Ahead of schedule, M&S revealed that it reached its goal of eradicating 75 million plastic items by 2024/25 at the end of last year. Part of its Plan A road map to reach net zero by 2040, the brand is still dedicated to its audacious target of removing one billion units of plastic by the end of FY27/28. M&S wants to have eliminated 500 million plastic items by the end of March 2025, thus halfway towards its ambitious aim.

For its early-season Jersey Royal potatoes, the company unveiled 100% recyclable paper packaging in 2024, therefore removing an anticipated one million pieces of plastic in the first year.
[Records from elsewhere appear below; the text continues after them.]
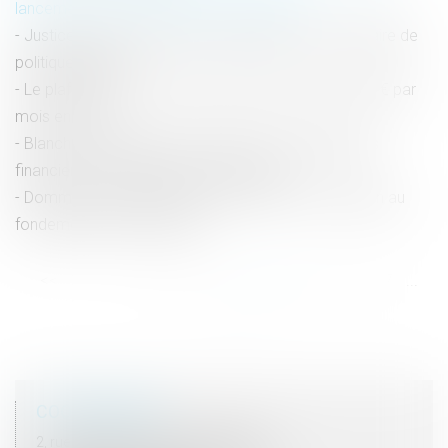
lancement d’une campagne d’information
Justice environnementale : publication de la circulaire de
politique pénale
Le plafond de la sécurité sociale est porté à 3 864 € par
mois en 2024
Blanchiment d’argent : précisions sur les préjudices
financiers et d’image des parties civiles
Dommages et intérêts en cas de divorce : attention au
fondement de la demande !
<<
<
...
41
42
43
44
45
46
47
...
>
>>
COORDONNÉES
2, rue du Palais - 52000 CHAUMONT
Along with providing end-of- life recyclability, the new packaging was intended to guarantee the product stayed undamaged and fresh.

M&S claimed last summer that it was the first UK retailer to switch to paper packaging for its garlic baguettes, a change expected to remove 5.5 million plastic units from its supply chain. Now available in FSC-approved paper packaging, the single and double garlic baguettes are apparently easy to recycle at home.

M&S is still leading retail industry sustainability initiatives, and its innovative and powerful packaging ideas are mostly helping to cut plastic waste.